Frequently Asked Questions about Connections
Sometimes you may not be able to connect. The most common reasons are:

• The local time is incorrect. To participate in the Ethereum network, an accurate clock is required. Check how the OS synchronizes the clock (e.g. sudo ntpdate -s time.nist.gov ), even if it is only 12 seconds faster it may result in a 0 endpoint.
• Some firewall configurations may block UDP traffic. Connections can be configured manually using the static node function or admin.addPeer() on the console.
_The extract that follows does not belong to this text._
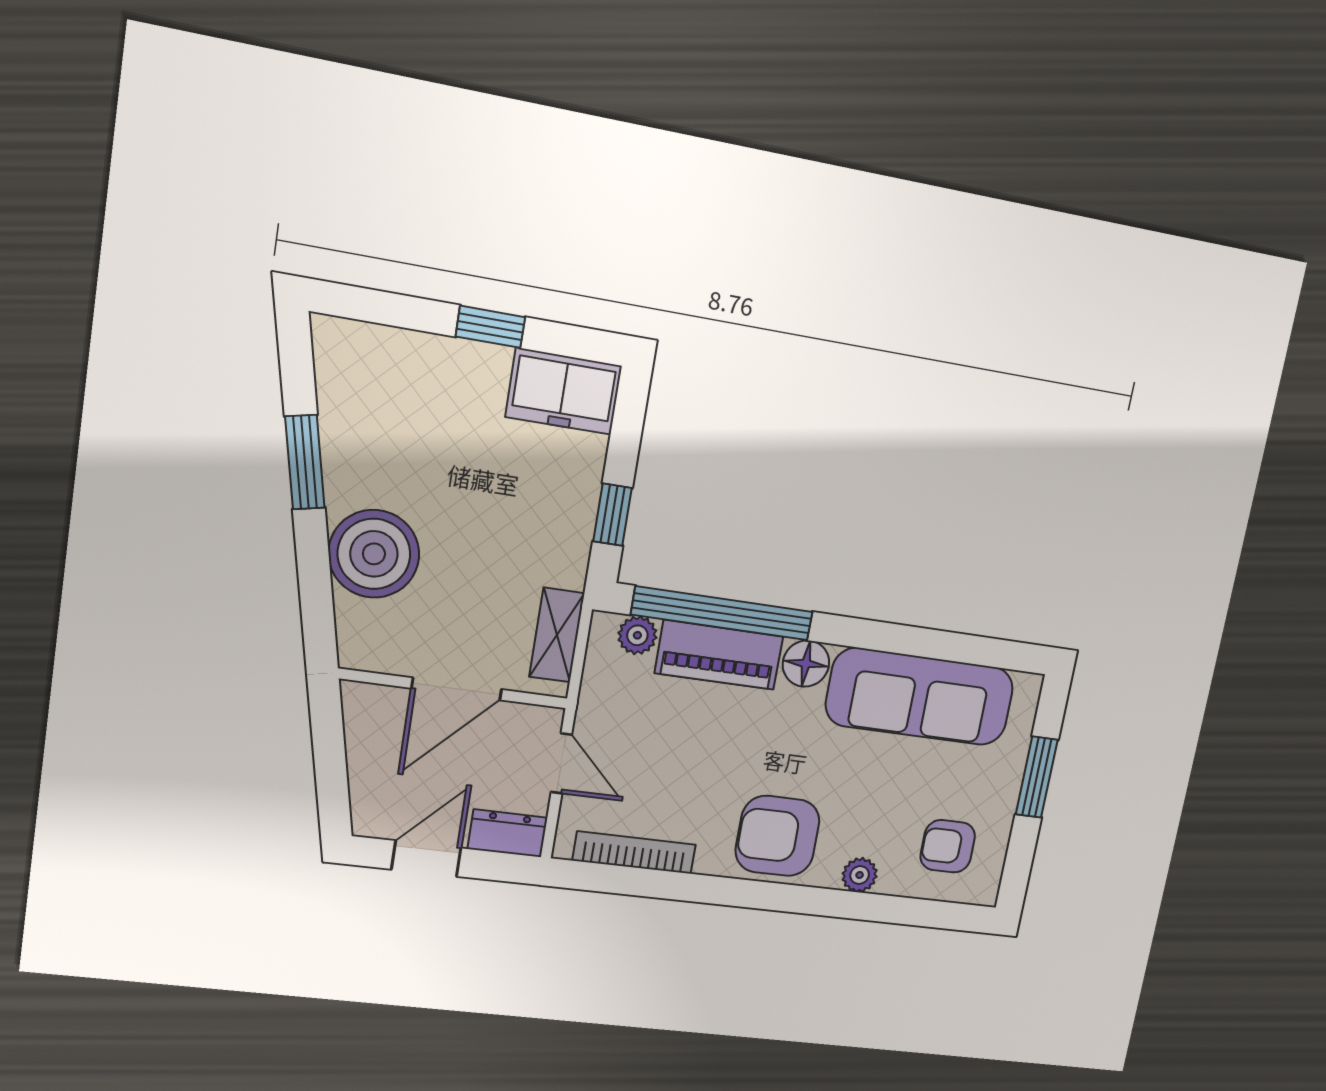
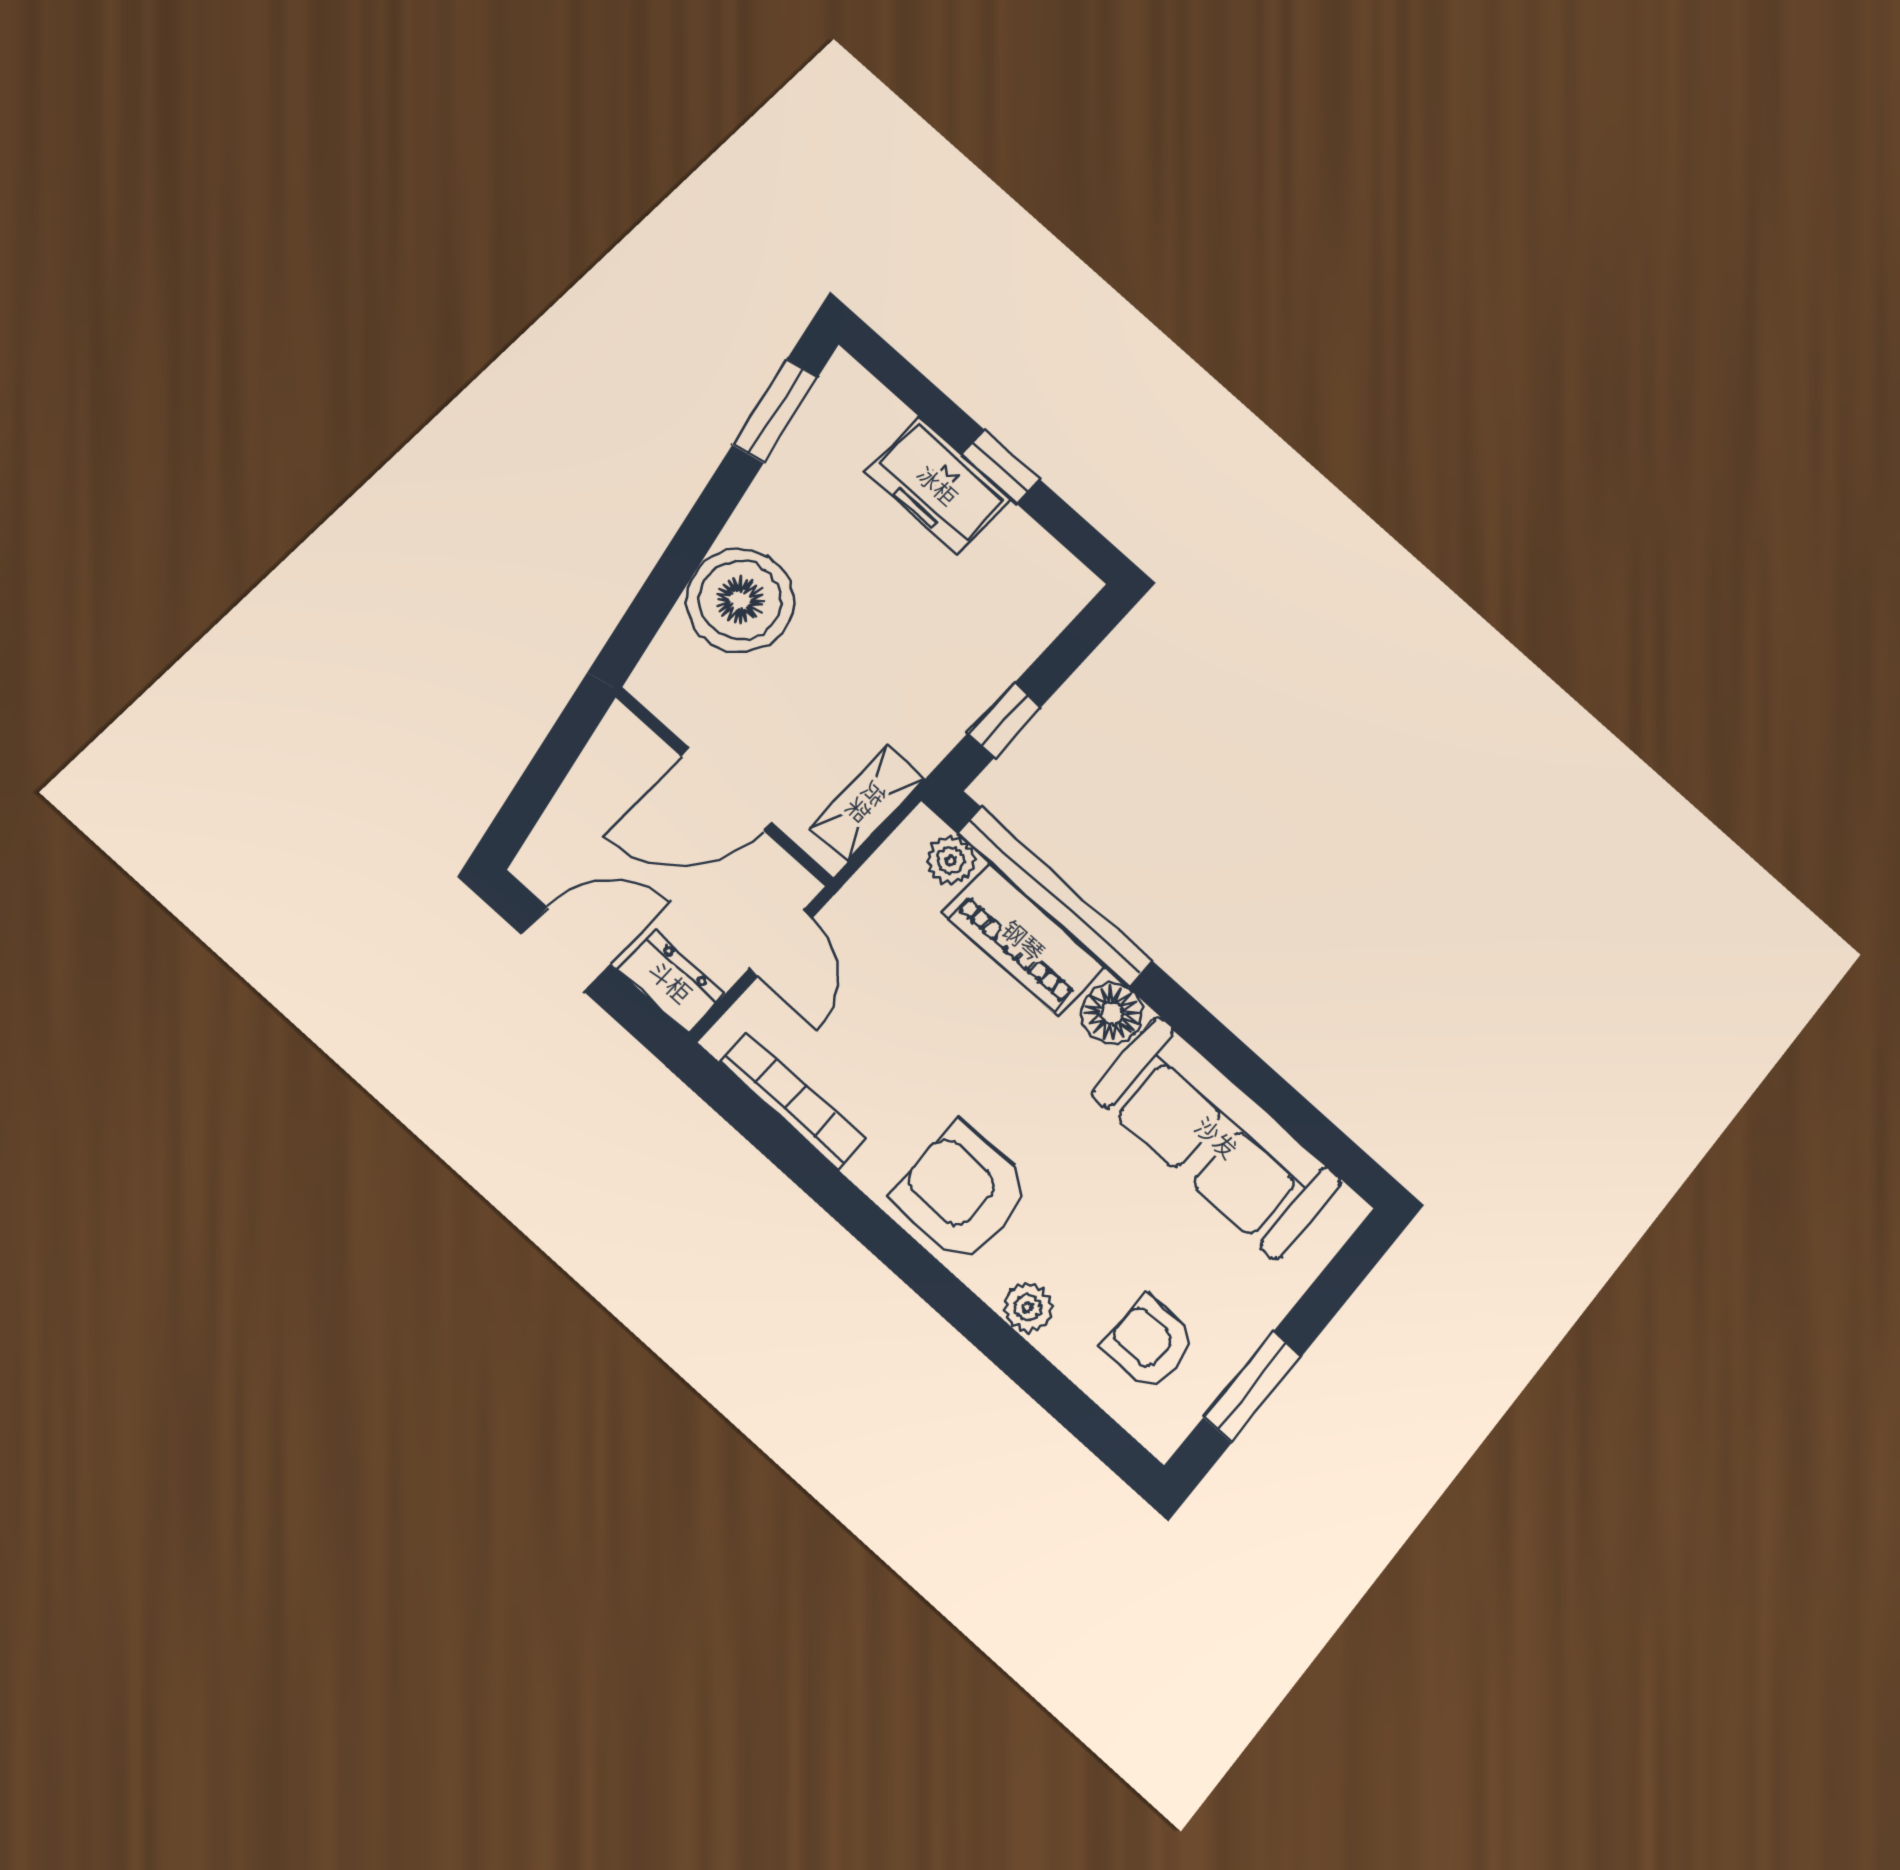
freezer: (564, 391) -> (938, 485), moved
window: (305, 462) -> (775, 411), moved
window: (1037, 777) -> (1253, 1387), moved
To start geth without the discovery protocol, you can use the --nodiscover parameter. You only want to do this when running test nodes or experimental test networks with fixed nodes.
Let's summarize how to connect to other nodes. The following is a simple method:
You can connect to other nodes through the admin.addPeer() method. To connect two nodes, the network must be connected and the same networkid must be specified.
Suppose there are two nodes: node 1 and node 2, the networkid is 1108, you can connect from node 1 to node 2 through the following steps.
First of all, you need to know the enode information of node 2. Execute the following command in the js console of node 2 to view the enode information:

> admin.nodeInfo.enode  
"enode://9e86289ea859ca041f235aed87a091d0cd594b377cbe13e1c5f5a08a8a280e62d4019ac54063ed6a1d0e3c3eaedad0b73c40b99a16a176993f0373ffe92be672@[::]:30304"  

Then execute admin.addPeer() in the js console of node one to connect to node two:

> admin.addPeer("enode://9e86289ea859ca041f235aed87a091d0cd594b377cbe13e1c5f5a08a8a280e62d4019ac54063ed6a1d0e3c3eaedad0b73c40b99a16a176993f0373ffe92be672@127.0.0.1:30304")  

The parameter of ddPeer() is the enode information of node 2. Be careful to replace [::] in enode with the IP address of node 2. After the connection is successful, node 2 will start to synchronize the blocks of node 1. After the synchronization is completed, any node will start mining, and the other node will automatically synchronize the block, send transactions to any node, and the other node will also receive the transaction.
You can view other connected nodes information through admin.peers, and you can view the number of connected nodes through net.peerCount.
In addition to the above methods, you can also specify the --bootnodes option when starting a node to connect to other nodes.